1. $\ce{CHCl3 + NaOH -> :CCl2}$ (dichlorocarbene, a highly reactive electrophile)
2. Sodium phenoxide is formed in NaOH: $\ce{C6H5OH + NaOH -> C6H5ONa + H2O}$
3. Phenoxide (activated ring) undergoes electrophilic attack by $\ce{:CCl2}$ at the ortho position: → Forms a $\ce{-CHCl2}$ group at ortho position of phenoxide.
4. Hydrolysis of the $\ce{-CHCl2}$ group under basic conditions then acidification: $\ce{-CHCl2 ->[ NaOH ] -CHO}$ (aldehyde)

Product: 2-Hydroxybenzaldehyde (salicylaldehyde)

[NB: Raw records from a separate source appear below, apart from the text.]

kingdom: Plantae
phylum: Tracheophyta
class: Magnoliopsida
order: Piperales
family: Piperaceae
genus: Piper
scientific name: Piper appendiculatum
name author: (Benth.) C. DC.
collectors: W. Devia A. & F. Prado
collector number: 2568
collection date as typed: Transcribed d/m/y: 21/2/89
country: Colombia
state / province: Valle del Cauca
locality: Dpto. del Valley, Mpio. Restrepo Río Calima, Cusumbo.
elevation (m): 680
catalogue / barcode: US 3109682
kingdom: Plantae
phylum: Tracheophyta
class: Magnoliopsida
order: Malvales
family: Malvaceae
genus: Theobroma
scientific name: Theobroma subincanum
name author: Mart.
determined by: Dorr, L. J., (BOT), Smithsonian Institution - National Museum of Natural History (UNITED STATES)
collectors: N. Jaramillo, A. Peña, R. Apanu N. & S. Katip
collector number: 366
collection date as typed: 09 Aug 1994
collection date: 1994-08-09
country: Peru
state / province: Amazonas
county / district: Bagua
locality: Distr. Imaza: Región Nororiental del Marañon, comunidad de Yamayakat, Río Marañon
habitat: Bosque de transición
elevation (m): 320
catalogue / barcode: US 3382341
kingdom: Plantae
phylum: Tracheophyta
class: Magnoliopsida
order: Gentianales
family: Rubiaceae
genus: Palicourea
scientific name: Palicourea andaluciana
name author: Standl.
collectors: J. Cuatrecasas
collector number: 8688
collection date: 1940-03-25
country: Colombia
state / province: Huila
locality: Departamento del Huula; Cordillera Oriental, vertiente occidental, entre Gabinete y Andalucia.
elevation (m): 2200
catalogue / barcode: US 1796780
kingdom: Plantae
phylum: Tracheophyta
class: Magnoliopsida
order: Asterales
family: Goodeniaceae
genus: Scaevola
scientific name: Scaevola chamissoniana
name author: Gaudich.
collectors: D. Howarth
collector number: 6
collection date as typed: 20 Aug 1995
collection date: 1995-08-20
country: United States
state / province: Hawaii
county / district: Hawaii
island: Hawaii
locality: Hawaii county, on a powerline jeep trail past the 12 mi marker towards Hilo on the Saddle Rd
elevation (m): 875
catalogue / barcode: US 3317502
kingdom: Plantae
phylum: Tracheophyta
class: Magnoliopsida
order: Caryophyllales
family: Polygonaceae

Step 3: Why the other options are wrong

• Salicylic acid (o-hydroxybenzoic acid) is the product of Kolbe's reaction (phenol + NaOH + CO2).
• Catechol and resorcinol are not formed from this reaction.

Step 4: Regiochemistry

The -OH group in phenol is ortho/para director. Carbene attacks predominantly at ortho position (steric reasons: para also gives some product, but ortho is major for intramolecular H-bond stabilized transition state).

Key Points to Remember:

• Reimer-Tiemann: phenol + CHCl3 + NaOH → salicylaldehyde (2-hydroxybenzaldehyde).
• Intermediate is dichlorocarbene (:CCl2), generated from CHCl3 + NaOH.
• The -CHCl2 intermediate is hydrolysed to -CHO.
• Kolbe's reaction (not Reimer-Tiemann) gives salicylic acid.